“Jamie,” Sasha said, face open, kind. “You wear glasses, yes? But you can see now perfectly fine without them. Better than you’ve ever seen. Yes?”
Jamie didn’t respond, save a little hitch in his breathing.
“You’ve always had trouble breathing, yes?” Sasha continued. “You’re gulping like someone who’s used to it. But it’s just reflex. Your lungs are clear. You’re getting more air than you ever have.”
Jamie’s eyes widened, big as saucers. “How…?”
Sasha stood up slow, so slow, easing toward the frightened boy a fraction at a time, hands held up in a defenseless pose. When he was within striking distance, he held up one flat palm. “Hit me. Hard as you can.”
“What? No.”
Sasha grinned. “Come on, I can take it.”
“No, I…” Jamie pressed his lips together, blushing. In a small voice: “I can’t hit very hard.”
Sasha’s grin widened. “Try. I bet you surprise yourself.”
Jamie stared at him a long moment, and, finding that he was serious, adjusted his stance and balled up a fist. “Don’t laugh,” he muttered, and then hit.
Sasha, supernatural and super-strong in his own right, didn’t get knocked back. But his hand jumped, and the smack rang through the waiting room. Trina could see that the punch had been forceful, that it would have sent even someone as tough as Lanny staggering back.
Sasha shook out his hand, smiling. “See?”
Jamie looked down at his own unimpressive fist. “I…okay. Wow. Okay.”
“Do you believe?” Sasha asked.
Some of Jamie’s amazement faded, replaced with a careful consideration. “I believesomething. Just not sure what yet.”
“Okay. We can work with that.”
~*~
Nikita had lived in New York long enough to know all the good, hidden little spots to perform this sort of thing. It wasn’t the first vampire he’d put down in the city, and he suspected it wouldn’t be his last.
The warehouse sat between a parking lot and the kind of four-story apartment building that had slowly evolved into a combination crackhouse/whorehouse as families moved out and seedier elements moved in.
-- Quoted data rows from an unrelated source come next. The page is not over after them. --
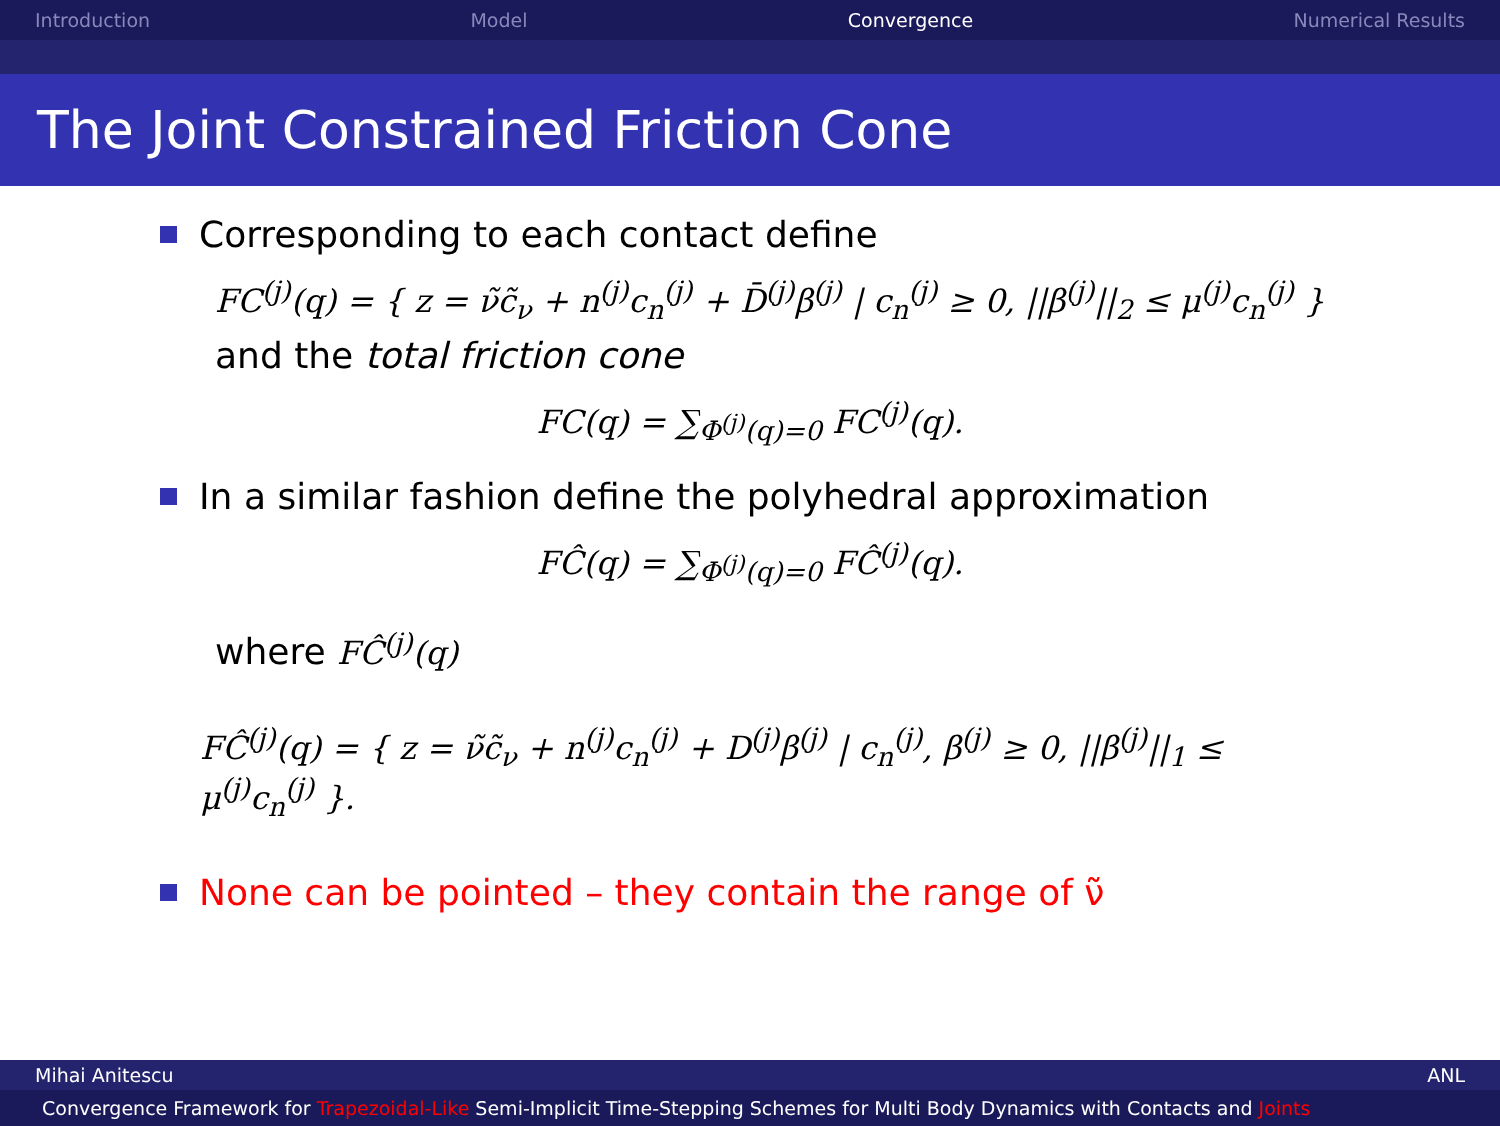Introduction Model Convergence Numerical Results
The Joint Constrained Friction Cone
Corresponding to each contact define
FC<sup>(j)</sup>(q) = { z = ν̃c̃<sub>ν</sub> + n<sup>(j)</sup>c<sub>n</sub><sup>(j)</sup> + D̄<sup>(j)</sup>β<sup>(j)</sup> | c<sub>n</sub><sup>(j)</sup> ≥ 0, ||β<sup>(j)</sup>||<sub>2</sub> ≤ μ<sup>(j)</sup>c<sub>n</sub><sup>(j)</sup> }
and the total friction cone
FC(q) = ∑<sub>Φ<sup>(j)</sup>(q)=0</sub> FC<sup>(j)</sup>(q).
In a similar fashion define the polyhedral approximation
FĈ(q) = ∑<sub>Φ<sup>(j)</sup>(q)=0</sub> FĈ<sup>(j)</sup>(q).
where FĈ<sup>(j)</sup>(q)
FĈ<sup>(j)</sup>(q) = { z = ν̃c̃<sub>ν</sub> + n<sup>(j)</sup>c<sub>n</sub><sup>(j)</sup> + D<sup>(j)</sup>β<sup>(j)</sup> | c<sub>n</sub><sup>(j)</sup>, β<sup>(j)</sup> ≥ 0, ||β<sup>(j)</sup>||<sub>1</sub> ≤ μ<sup>(j)</sup>c<sub>n</sub><sup>(j)</sup> }.
None can be pointed – they contain the range of ν̃
Mihai Anitescu ANL
Convergence Framework for Trapezoidal-Like Semi-Implicit Time-Stepping Schemes for Multi Body Dynamics with Contacts and Joints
It was the kind of place where everyone kept their heads down and no one looked too long at strangers.
This particular warehouse was his favorite. The second floor had once been comprised of wall-to-wall windows on all four sides, all of which had been removed or shattered in the intervening years since its closure, the gaping frames strung up with blue tarps that had all gone to flapping tatters by this point. Empty of everything save the humped fingers of old pipes dug into the ceiling, its floor cool stained concrete, light from the apartment building filtering through the shreds of faded tarp, this was the place where Nikita set down Chad Edwards’s body.
Under the damp and decay, the sharp fresh notes of death and the lingering smudges of former vampire disposals, he could smell the oil and metal tang of the machinery that had once been stored here. He could hear the sounds of passing traffic, distant laughter, and shouting. He could hear, faintly, that Chad Edwards’s heart was still beating.
It wasn’t like in the movie, with wooden stakes and garlic, and crosses. But maybe the stake was the closest approximation of truth, because it all boiled down to the heart. That’s where the life was. It was the reason Rasputin had been shot, stabbed, poisoned, and drowned, and yet still lived, healing slowly in his tomb: they hadn’t removed the heart.
Nikita reached to the small of his back, the sheath tucked in his waistband. The knife he drew with a quiet sound had been Kolya’s, once upon a time. He touched the hilt, briefly, to his forehead. “Thank you, my brother,” he whispered in Russian. And then he knelt to his grisly task.
There were two separate fires burning on the concrete floor when someone climbed into one of the empty windows.
He knew it was Alexei by scent, so he didn’t acknowledge him right away. Alexei may have been a tsarevich in another life, but in this one, he was an impulsive child of a vampire, and he seemed to know it, approaching Nikita slowly, head and shoulders lowered in deference, respecting him as the superior creature that he was.
“You killed him,” Alexei said, voice heavy with sadness.
“I put him down like the rabid dog he was,” Nikita corrected.
The former heir stared into the flames – it was an ugly fire, the man-shaped center black and charred now, the smoke the thick, black greasy kind that left smudges on the exposed beams of the ceiling. The smell threatened to choke Nikita, but he stayed, needing to make sure that it was done.
“How many others have you done this to?” Nikita asked.
He didn’t answer for a long moment. Then: “I didn’t…I didn’t turn them. The others.” He wiped at his face, features drawn and miserable in the firelight. “I didn’t ever mean to.”